• **Page extract**
Load ODIM_H5 Volume data from German Weather Service#

In this example, we obtain and read the latest 30 minutes of available volumetric radar data from German Weather Service available at opendata.dwd.de. Finally we do some plotting.

This retrieves 6 timesteps of the 10 sweeps (moments DBZH and VRADH) of the DWD volume scan of a distinct radar. This amounts to 120 data files which are combined into one volumetric Cf/Radial2 like xarray powered structure.

Exports to single file Odim_H5 and Cf/Radial2 format are shown at the end of this tutorial.

Note

The following code is based on xarray, xarray-datatree and xradar. It claims multiple data files and presents them in a DataTree.

[1]:
import wradlib as wrl
import warnings

warnings.filterwarnings("ignore")
import matplotlib.pyplot as plt
import numpy as np
import xarray as xr

try:
    get_ipython().run_line_magic("matplotlib inline")
except:
    plt.ion()
[2]:
import urllib3
import os
import io
import glob
import shutil
import datetime

Download radar volumes of latest 30 minutes from server using wetterdienst#

wetterdienst is a neat package for easy retrieval of data primarily from DWD. For further information have a look at their documentation.

[3]:
from wetterdienst.provider.dwd.radar import (
    DwdRadarDataFormat,
    DwdRadarDataSubset,
    DwdRadarParameter,
    DwdRadarValues,
)

• **Requirement A**
In the tutorial, which names are imported from wetterdienst.provider.dwd.radar? Give all of them.
• **Requirement B**
Using the tutorial, answer these questions:
(i) At which website is the radar data available?
(ii) How many data files does the retrieval amount to?
(iii) Which three packages is the code based on?
The data that comes next is separate from the tutorial.

• **Records supplied**
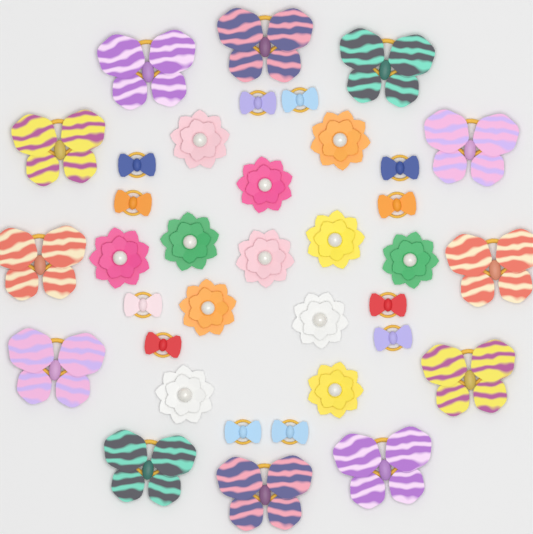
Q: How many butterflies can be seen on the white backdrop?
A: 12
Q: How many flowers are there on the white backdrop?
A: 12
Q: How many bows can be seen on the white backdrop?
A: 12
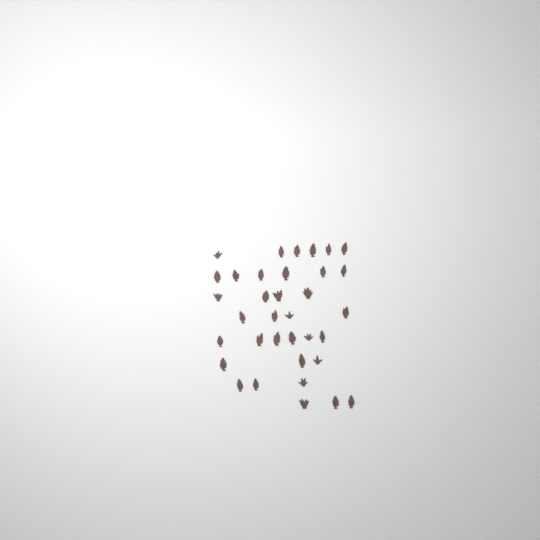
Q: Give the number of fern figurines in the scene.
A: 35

==

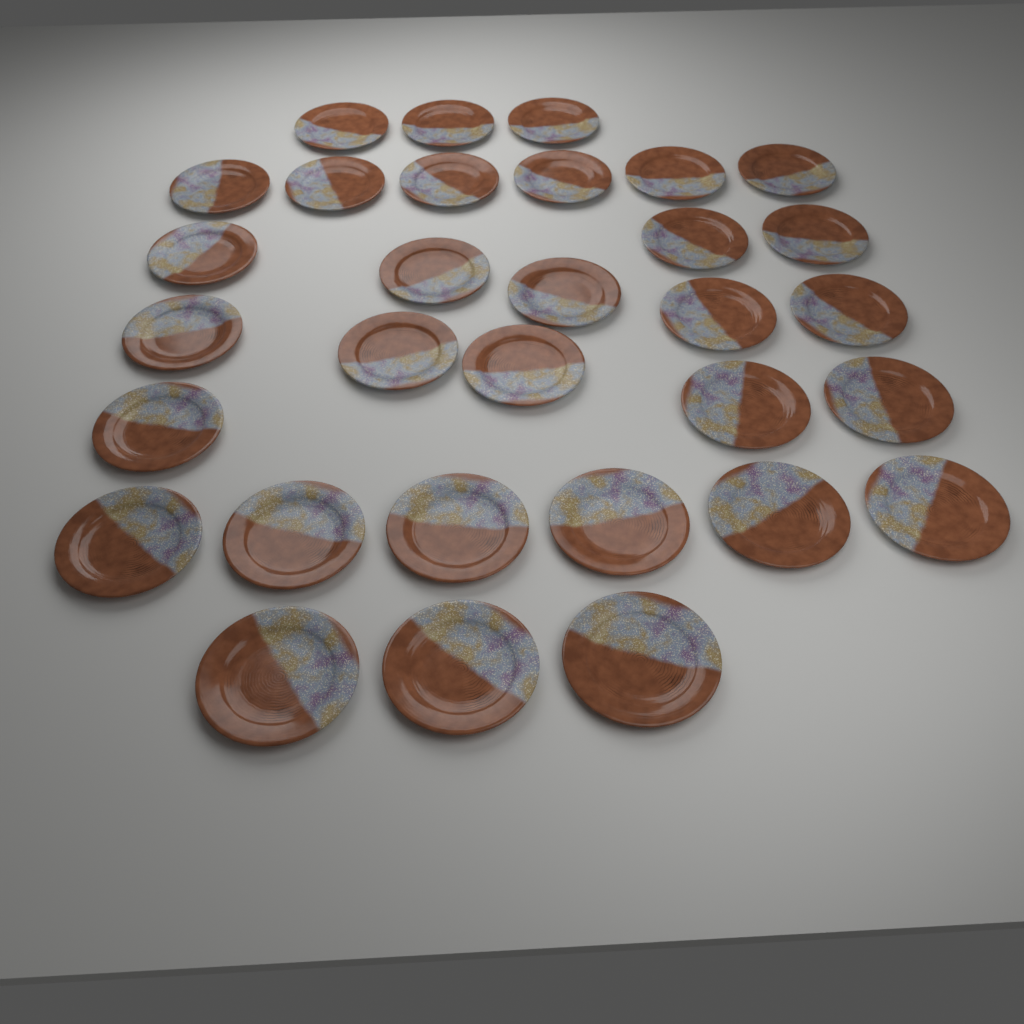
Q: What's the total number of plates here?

• **Task response A**
DwdRadarDataFormat, DwdRadarDataSubset, DwdRadarParameter, DwdRadarValues

• **Task response B**
(i) opendata.dwd.de
(ii) 120
(iii) xarray, xarray-datatree and xradar